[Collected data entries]

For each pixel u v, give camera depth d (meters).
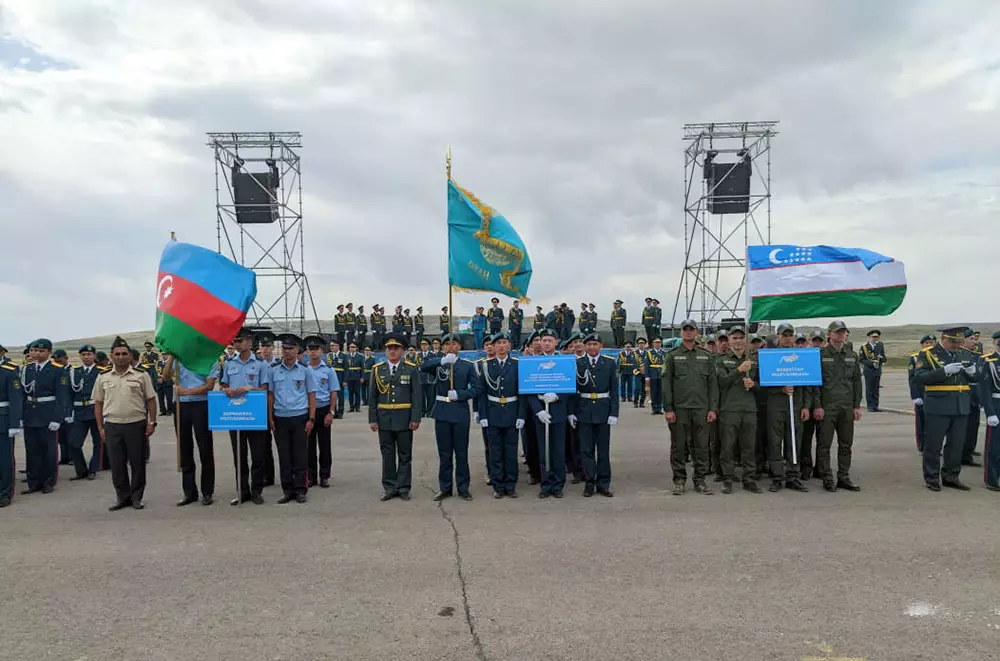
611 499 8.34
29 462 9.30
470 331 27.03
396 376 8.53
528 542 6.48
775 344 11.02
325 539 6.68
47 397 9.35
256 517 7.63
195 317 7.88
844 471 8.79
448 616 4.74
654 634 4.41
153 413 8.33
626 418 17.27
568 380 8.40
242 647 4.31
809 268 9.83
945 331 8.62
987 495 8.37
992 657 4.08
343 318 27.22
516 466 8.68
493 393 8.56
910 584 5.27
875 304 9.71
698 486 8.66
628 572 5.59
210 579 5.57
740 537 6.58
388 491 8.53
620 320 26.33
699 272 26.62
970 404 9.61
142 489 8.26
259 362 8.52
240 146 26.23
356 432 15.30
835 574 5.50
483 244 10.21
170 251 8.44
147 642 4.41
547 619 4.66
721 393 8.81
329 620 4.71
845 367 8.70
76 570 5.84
--
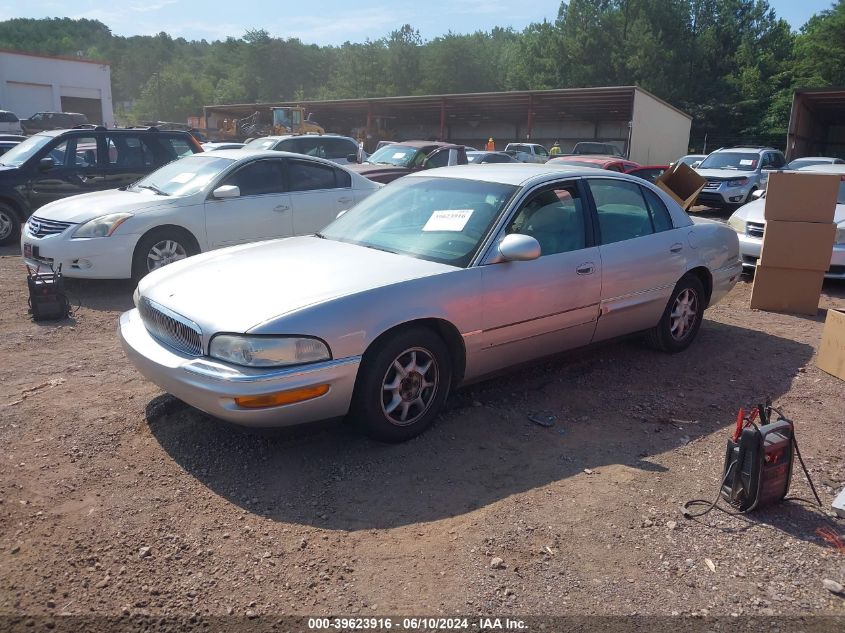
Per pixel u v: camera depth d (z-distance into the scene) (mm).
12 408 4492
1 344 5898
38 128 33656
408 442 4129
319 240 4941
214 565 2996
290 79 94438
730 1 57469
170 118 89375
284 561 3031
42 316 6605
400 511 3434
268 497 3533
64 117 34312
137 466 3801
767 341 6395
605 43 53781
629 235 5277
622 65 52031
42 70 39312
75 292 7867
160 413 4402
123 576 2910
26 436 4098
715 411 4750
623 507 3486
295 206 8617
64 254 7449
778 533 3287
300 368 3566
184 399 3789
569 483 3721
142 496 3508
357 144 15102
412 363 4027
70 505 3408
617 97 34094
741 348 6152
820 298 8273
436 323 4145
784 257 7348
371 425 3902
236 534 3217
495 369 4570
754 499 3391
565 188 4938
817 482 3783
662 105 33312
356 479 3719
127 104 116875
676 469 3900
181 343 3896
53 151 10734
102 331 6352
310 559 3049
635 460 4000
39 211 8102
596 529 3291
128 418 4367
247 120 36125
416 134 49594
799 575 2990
---
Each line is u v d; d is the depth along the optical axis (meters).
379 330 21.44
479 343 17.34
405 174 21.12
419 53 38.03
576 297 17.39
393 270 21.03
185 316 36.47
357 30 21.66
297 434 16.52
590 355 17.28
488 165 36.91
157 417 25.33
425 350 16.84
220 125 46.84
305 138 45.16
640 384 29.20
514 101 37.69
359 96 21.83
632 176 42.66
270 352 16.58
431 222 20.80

[What you are asked to do] Please show each line in the records above that contains "camera".

[Problem solution]
For each pixel u v, give camera depth d (meters).
Per pixel u v: camera depth d (z-distance into the scene) (mm).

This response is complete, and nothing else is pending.